• **Extrait du texte**
Dans une époque marquée par la saturation de l’information, nous avons appris à détourner les yeux. Le fait divers devient banal. La tragédie se confond avec la routine. Et pendant ce temps, des vies se consument, lentement, dans un silence social assourdissant. Ce que Mbembe désigne avec clarté, c’est ce glissement du pouvoir vers la gestion de la mort sociale. Une mort qui ne se dit pas, qui ne se voit pas toujours, mais qui se vit, au quotidien, pour des millions de personnes.
En psychiatrie, cela a un nom : l’usure mentale. Le sentiment de ne pas exister pour l’autre, d’être un surplus, une gêne, un fardeau. Les patients qui vivent cette forme d’exclusion profonde développent des troubles que l’on peine à soigner parce qu’ils ne sont pas uniquement médicaux. Ils sont structurels. On ne soigne pas la douleur d’exister dans un monde qui vous nie. On l’accompagne, au mieux. On tente de réintroduire un peu de lien, un peu de regard, un peu de reconnaissance. Mais cela reste fragile, précaire, sans garantie.

• **Lignes fournies**

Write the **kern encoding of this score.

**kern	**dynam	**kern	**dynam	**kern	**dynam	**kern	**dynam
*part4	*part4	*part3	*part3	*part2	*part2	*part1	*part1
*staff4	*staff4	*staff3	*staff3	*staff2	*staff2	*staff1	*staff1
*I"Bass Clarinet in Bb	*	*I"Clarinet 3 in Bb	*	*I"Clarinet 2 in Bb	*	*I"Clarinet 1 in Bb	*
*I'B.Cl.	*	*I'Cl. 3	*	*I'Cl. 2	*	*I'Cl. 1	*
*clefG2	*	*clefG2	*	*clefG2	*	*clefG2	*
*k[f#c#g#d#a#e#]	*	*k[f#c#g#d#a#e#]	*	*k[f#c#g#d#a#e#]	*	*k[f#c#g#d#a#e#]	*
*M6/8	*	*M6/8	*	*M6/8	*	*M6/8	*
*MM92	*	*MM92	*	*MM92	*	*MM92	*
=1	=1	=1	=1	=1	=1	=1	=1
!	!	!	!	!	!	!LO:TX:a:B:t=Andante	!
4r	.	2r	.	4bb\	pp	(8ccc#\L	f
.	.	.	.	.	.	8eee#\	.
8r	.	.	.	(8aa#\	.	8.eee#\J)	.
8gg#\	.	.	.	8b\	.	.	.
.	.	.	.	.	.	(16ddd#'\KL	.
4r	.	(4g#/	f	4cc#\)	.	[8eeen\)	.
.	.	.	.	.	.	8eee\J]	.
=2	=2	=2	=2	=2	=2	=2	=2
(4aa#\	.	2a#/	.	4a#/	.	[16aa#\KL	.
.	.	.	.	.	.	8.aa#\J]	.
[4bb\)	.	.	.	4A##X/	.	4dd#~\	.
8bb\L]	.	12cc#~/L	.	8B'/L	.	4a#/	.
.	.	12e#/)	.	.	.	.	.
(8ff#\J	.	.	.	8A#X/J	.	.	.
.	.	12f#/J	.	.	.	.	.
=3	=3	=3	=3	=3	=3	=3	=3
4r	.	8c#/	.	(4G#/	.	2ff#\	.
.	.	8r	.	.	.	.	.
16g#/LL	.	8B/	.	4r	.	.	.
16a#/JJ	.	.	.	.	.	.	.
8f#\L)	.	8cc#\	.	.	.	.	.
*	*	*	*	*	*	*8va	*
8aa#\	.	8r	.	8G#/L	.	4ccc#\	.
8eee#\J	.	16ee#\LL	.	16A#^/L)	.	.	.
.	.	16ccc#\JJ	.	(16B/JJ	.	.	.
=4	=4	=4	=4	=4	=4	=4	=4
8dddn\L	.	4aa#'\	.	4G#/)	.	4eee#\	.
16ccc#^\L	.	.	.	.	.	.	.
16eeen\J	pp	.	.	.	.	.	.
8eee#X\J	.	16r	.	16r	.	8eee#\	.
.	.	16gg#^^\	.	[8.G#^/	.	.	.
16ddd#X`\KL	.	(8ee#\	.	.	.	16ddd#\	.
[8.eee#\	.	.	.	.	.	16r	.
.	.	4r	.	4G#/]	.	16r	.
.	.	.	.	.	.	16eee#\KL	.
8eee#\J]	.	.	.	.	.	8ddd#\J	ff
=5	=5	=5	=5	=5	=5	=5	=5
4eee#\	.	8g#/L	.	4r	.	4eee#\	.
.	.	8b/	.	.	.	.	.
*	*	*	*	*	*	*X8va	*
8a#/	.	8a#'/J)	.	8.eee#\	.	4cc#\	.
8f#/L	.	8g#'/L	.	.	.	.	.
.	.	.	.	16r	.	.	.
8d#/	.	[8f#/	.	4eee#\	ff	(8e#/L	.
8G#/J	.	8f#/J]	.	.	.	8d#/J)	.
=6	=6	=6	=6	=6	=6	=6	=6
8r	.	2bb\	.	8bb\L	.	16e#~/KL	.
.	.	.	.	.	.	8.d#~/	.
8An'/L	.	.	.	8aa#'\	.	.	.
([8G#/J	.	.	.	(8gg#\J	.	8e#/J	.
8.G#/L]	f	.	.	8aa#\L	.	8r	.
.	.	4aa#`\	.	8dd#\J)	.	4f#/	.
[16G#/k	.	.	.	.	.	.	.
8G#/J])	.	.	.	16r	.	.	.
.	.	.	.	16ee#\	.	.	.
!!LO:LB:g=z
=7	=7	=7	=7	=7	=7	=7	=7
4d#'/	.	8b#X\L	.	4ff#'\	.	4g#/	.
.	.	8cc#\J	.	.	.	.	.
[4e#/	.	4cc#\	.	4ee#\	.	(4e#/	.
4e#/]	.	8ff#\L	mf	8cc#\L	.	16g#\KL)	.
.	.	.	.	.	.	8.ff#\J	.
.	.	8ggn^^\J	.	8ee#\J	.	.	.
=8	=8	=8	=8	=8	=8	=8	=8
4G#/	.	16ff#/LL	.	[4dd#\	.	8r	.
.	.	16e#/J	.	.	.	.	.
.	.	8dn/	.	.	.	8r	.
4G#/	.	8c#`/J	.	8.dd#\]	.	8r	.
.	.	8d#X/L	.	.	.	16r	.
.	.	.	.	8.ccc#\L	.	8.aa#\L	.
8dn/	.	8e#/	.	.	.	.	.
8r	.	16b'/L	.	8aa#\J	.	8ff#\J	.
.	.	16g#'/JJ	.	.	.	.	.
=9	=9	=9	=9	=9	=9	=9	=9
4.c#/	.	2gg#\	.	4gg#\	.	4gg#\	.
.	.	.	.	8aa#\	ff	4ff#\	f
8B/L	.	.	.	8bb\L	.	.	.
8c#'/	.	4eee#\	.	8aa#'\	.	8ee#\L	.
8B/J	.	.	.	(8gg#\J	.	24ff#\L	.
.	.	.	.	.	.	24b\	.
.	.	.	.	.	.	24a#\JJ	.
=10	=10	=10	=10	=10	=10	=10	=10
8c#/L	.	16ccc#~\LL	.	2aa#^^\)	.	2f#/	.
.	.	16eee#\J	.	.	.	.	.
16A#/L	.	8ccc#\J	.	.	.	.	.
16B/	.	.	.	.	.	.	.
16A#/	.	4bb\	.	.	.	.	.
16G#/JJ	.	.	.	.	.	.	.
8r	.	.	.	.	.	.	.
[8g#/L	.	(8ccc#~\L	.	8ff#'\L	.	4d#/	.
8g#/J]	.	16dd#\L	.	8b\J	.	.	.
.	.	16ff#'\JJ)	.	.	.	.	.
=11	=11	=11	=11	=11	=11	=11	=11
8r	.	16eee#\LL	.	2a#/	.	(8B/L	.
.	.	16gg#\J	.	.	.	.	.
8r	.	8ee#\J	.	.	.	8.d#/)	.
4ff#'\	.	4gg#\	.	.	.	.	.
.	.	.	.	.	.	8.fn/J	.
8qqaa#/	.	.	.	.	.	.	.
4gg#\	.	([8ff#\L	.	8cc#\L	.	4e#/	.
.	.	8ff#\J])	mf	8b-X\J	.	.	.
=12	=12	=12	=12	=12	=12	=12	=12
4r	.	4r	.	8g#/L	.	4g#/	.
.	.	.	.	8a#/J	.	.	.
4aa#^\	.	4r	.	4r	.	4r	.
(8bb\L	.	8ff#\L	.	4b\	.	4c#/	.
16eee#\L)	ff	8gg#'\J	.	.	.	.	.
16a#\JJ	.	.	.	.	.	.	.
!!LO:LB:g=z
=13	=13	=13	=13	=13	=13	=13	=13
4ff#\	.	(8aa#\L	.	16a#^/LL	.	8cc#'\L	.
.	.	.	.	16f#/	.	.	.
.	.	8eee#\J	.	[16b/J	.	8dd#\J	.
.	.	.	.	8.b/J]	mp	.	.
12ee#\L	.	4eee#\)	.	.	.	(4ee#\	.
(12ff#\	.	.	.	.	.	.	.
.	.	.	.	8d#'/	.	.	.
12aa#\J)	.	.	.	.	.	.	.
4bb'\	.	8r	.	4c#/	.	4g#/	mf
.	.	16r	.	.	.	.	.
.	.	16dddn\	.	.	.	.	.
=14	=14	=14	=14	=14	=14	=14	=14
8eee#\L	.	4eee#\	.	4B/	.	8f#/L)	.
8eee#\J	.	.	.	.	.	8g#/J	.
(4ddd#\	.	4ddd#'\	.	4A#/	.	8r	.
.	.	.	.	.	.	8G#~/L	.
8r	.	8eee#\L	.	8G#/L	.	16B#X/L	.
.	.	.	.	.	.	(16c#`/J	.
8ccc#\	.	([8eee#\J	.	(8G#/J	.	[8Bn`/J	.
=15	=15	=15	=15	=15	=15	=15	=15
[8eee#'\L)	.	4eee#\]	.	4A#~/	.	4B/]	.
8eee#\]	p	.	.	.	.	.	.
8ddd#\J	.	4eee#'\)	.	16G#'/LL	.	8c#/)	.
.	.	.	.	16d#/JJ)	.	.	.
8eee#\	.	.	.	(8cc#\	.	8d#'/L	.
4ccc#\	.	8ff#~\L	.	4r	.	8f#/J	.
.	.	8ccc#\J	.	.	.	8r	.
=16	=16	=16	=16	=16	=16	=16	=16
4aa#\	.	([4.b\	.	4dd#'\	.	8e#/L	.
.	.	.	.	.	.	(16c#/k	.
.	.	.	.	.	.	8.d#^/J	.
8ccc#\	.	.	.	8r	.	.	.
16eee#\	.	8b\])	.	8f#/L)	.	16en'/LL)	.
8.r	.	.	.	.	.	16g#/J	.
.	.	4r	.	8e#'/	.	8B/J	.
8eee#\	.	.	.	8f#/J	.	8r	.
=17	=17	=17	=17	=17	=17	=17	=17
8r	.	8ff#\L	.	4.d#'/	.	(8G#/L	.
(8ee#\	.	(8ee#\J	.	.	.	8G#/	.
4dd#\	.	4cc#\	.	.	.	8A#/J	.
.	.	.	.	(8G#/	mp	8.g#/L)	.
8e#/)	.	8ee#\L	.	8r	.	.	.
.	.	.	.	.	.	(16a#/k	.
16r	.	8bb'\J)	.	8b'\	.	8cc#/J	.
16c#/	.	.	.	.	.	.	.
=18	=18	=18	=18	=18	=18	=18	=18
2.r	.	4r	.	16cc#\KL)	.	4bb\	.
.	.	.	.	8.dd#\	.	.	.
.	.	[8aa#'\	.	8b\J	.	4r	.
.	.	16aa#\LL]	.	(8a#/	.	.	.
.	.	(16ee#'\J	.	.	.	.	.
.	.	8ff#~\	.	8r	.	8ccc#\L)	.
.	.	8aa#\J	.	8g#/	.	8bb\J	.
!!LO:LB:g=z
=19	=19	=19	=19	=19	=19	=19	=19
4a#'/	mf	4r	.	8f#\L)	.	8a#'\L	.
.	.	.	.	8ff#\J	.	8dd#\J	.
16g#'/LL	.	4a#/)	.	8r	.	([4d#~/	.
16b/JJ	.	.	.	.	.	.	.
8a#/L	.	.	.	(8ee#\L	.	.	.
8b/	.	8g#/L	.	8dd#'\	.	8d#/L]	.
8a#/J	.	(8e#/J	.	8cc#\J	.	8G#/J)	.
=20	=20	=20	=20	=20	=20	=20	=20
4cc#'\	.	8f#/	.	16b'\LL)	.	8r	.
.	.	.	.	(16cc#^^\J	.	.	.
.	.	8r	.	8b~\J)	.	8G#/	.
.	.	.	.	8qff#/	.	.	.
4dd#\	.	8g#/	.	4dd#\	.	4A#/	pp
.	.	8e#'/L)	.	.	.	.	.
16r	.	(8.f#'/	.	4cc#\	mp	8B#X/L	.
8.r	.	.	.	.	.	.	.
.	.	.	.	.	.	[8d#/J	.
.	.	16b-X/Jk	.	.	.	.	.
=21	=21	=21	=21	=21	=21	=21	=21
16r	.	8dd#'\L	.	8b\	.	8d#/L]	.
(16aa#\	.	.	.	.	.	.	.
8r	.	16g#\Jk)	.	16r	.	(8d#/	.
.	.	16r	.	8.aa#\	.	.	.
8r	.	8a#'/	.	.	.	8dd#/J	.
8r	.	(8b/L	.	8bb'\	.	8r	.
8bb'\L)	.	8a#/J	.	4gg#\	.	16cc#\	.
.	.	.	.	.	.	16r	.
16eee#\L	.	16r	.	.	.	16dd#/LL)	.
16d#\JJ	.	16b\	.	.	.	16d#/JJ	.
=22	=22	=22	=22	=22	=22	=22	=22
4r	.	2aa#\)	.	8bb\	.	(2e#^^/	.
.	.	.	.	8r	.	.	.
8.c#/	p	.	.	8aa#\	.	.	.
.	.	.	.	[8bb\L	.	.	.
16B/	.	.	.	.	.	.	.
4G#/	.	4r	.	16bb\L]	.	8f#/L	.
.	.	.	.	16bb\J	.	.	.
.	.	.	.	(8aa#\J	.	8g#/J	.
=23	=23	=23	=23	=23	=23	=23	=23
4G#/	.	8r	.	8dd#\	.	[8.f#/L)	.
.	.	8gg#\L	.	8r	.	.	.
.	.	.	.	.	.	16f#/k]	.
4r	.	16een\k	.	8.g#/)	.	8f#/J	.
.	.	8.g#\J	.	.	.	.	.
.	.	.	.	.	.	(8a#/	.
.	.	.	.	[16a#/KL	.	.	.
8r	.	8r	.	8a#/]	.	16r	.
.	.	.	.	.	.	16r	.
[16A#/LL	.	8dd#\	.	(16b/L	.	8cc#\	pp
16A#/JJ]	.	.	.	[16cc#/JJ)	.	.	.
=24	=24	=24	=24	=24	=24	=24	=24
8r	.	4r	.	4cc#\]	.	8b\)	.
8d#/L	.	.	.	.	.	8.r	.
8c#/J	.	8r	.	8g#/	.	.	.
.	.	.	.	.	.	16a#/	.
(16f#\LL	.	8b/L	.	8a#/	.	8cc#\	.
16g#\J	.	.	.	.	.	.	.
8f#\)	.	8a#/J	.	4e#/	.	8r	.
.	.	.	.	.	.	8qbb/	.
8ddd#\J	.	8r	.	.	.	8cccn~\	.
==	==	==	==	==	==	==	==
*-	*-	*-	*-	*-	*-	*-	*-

• **Consigne**
Pouvez-vous recopier à l'identique le passage de l'extrait sur la mort sociale qui va de « Dans une époque » jusqu'à « millions de personnes. » inclus ?

• **Résultat**
Dans une époque marquée par la saturation de l’information, nous avons appris à détourner les yeux. Le fait divers devient banal. La tragédie se confond avec la routine. Et pendant ce temps, des vies se consument, lentement, dans un silence social assourdissant. Ce que Mbembe désigne avec clarté, c’est ce glissement du pouvoir vers la gestion de la mort sociale. Une mort qui ne se dit pas, qui ne se voit pas toujours, mais qui se vit, au quotidien, pour des millions de personnes.